Blood pounded in Garoff's head. There were too many people here. There was too much noise. He could tell the others felt the same way, and he began to wonder why the damned Moots were even held.
Garoff did not like attending them, though he came out of a sense of duty. He did not talk much when attending them beyond saying what needed to be said. Words... He wasn't good with words. He knew them, and could hear them, and he could get a few out, but they were meaningless to him. Words could lie. Words could betray. Words could be given the illusion of truth, of meaning, of power and strength, but they had none of this.
Action speaks louder than words. Those were the only words that had any truth, and even they were lacking.
There were others gathered in the same circle he was in, centered around a large stone. Garoff observed their gear, comparing it to his own, comparing scars and trophies. Some carried spears of bone; others axes made from a beast's skull. Some had swords made from the teeth of great hunting beasts. Garoff could respect these accomplishments, but he did not share these methods. They hunted like humans. That was the fault he found with them. They were armed for fighting, not for the kill.

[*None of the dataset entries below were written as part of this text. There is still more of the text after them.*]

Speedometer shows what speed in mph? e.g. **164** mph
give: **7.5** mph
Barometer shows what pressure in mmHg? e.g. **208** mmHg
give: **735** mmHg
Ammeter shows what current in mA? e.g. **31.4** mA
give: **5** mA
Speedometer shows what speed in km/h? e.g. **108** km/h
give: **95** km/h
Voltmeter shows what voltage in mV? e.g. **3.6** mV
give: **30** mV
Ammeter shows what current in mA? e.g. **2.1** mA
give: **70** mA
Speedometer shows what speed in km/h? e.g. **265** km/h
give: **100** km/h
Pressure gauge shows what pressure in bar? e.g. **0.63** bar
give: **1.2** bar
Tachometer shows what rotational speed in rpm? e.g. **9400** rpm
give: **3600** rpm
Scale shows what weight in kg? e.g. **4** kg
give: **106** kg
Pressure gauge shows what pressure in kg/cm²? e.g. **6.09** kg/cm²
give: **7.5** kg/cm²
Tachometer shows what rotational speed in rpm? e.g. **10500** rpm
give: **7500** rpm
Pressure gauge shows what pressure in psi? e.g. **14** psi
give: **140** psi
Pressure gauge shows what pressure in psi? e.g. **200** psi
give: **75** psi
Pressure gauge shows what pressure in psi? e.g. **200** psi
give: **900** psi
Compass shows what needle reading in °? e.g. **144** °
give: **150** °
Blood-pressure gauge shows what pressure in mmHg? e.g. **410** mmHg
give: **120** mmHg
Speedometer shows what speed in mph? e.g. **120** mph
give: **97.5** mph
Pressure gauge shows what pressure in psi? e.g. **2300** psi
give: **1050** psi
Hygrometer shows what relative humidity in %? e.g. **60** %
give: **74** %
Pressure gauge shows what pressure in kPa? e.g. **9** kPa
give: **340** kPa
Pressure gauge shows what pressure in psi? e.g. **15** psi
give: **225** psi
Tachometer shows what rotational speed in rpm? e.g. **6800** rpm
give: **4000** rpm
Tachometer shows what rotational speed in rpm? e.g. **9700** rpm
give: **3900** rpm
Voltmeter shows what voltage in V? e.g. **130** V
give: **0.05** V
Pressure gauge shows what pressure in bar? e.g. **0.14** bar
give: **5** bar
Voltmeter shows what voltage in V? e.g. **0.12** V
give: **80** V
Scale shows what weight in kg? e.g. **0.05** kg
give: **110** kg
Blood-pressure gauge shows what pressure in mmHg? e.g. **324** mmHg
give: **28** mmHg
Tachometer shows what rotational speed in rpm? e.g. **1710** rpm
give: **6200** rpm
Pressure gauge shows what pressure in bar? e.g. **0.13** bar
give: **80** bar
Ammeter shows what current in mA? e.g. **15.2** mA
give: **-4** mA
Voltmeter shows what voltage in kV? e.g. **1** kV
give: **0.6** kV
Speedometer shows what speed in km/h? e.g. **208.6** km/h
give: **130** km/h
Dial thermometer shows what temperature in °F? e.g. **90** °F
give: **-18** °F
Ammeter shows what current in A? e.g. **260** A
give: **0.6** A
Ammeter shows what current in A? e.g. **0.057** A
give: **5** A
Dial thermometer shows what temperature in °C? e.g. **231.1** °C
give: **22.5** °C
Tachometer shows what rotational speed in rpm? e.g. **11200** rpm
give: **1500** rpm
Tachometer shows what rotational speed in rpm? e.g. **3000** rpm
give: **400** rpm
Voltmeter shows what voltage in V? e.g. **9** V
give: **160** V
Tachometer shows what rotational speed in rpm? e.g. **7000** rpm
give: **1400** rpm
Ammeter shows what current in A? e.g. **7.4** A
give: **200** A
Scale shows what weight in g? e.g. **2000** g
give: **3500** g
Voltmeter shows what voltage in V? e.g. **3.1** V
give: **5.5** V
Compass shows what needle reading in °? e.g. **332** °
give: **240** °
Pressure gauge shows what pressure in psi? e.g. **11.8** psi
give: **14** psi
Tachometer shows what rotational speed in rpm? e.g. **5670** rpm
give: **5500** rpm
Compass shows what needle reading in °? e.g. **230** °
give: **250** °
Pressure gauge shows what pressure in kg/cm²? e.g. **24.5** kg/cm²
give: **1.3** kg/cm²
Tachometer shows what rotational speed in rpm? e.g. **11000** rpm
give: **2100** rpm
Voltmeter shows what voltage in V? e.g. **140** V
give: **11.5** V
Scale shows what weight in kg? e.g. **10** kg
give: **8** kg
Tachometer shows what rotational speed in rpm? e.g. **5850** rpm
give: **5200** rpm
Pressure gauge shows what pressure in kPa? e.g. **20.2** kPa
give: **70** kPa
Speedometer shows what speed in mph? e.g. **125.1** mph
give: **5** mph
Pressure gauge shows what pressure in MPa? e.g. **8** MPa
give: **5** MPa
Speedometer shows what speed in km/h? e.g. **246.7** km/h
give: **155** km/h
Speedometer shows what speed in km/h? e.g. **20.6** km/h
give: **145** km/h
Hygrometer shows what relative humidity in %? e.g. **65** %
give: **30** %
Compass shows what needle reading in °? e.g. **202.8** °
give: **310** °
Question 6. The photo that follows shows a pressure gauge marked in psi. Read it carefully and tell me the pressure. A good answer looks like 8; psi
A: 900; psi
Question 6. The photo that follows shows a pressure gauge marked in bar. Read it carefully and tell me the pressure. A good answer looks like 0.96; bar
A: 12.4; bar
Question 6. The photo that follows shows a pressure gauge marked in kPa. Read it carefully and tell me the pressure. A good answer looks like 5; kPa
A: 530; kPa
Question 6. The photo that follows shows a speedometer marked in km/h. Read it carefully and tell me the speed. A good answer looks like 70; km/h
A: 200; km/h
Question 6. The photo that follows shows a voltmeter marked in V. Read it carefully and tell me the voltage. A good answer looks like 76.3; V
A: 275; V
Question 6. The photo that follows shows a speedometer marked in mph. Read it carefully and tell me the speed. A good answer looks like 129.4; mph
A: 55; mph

Garoff scraped the tusks strapped to his arms together, growling like an animal. His brown skin had been thickened and scarred by years of gutting beasts with tooth and claw. Yes, tooth; his teeth were no sharper than any man's, but he'd torn into a leapord's hide with them. Garoff had punched a hole through the bottom of more than one creature's maw, rammed the claws and tusks he favored right into their brains. Yes... And he was good at killing, not because he was a man, but because he became an animal. He let instinct rule him first, and cunning second. He let himself go, and let the beast in his chest take over. That was the only way to hunt. No... That is the only way to live.
The tall, brown-skinned man snorted, scratching at his black beard. He was tired of waiting. Garoff wanted to get up and go, and it took every ounce of patience in him to not rise up, pull the head of the snow leopard he wore as a cloak over his own head, and walk out.
He was lucky. He didn't have to wait long. A grey-bearded man using a toothy club as a walking stick stepped into the middle of the circle slowly. He raised a hand to the gathered hunters, then dropped it back down.
"This moot was not called lightly," began the old hunter, a man who was nearing the age when he'd go off to die in the snow. "I have come to tell you of a great beast, one greater than anything we have ever hunted before."
Garoff snorted at that. I doubt it, he thought to himself.
The old man heard his snort and stared at the dark-skinned hunter before continuing. "We have learned of a creature so mighty that it has slain a whole city of the sky-dwellers. It ravaged their homes, tore apart almost all their people, and then continued to kill and rampage and destroy. Hunters are needed."
"One hunter is needed," corrected a woman, cracking her knuckles. "This beast is just a beast."
"Other hunters have died to this one already," said the old man coolly. "Their bodies feed Alrugard now. Our world gives us a challenge unlike any we have ever faced, sister. If this beast is not slain, it will destroy not only more colonies, but kill the beasts we hunt. More than one of us is needed to down this one."
Garoff grunted, standing up. This was why he came? He did not come to hear this dying old sack of a man ask for help killing some beast he was too scared to fight. Garoff had real challenges to take on.
Others must have thought the same as he did, or they were leaving because he was. They were standing, too, and preparing to leave. Good, thought Garoff. Let the old coward die on his own.
"I see," came the old man's voice. "I thought I was speaking to those who loved Alrugad and the hunt, not glory-seekers."
That struck a cord. Garoff leaped down from the stone he'd been using as a bench just a moment ago, landing at the bottom of the crude amphitheater. He strode right toward the older hunter, snarling, "Is that a challenge?"
"Yes," the old man said unflinchingly, remaining in the exact same position he had been before Garoff had leapt down, the spitting image of calm. "It is. It's a challenge to prove you are a hunter, and not just an arrogant fledgling."
Garoff ground his teeth together at that. How DARE he? he thought. Rip. Tear. Break. Shatter. He wanted to turn this man into a pile of feces and gore, and he could feel his nostrils flaring, hot air rising from them. Rend. Gnash. Kill. Kill.
Instead, the taller, younger hunter swung his arm out to the side, mouth twitching. "Fine," he snapped. "I will play your game. I will find this beast, and I will kill it, and any pups that want to come... come." Garoff snorted. "Just tell me where to go."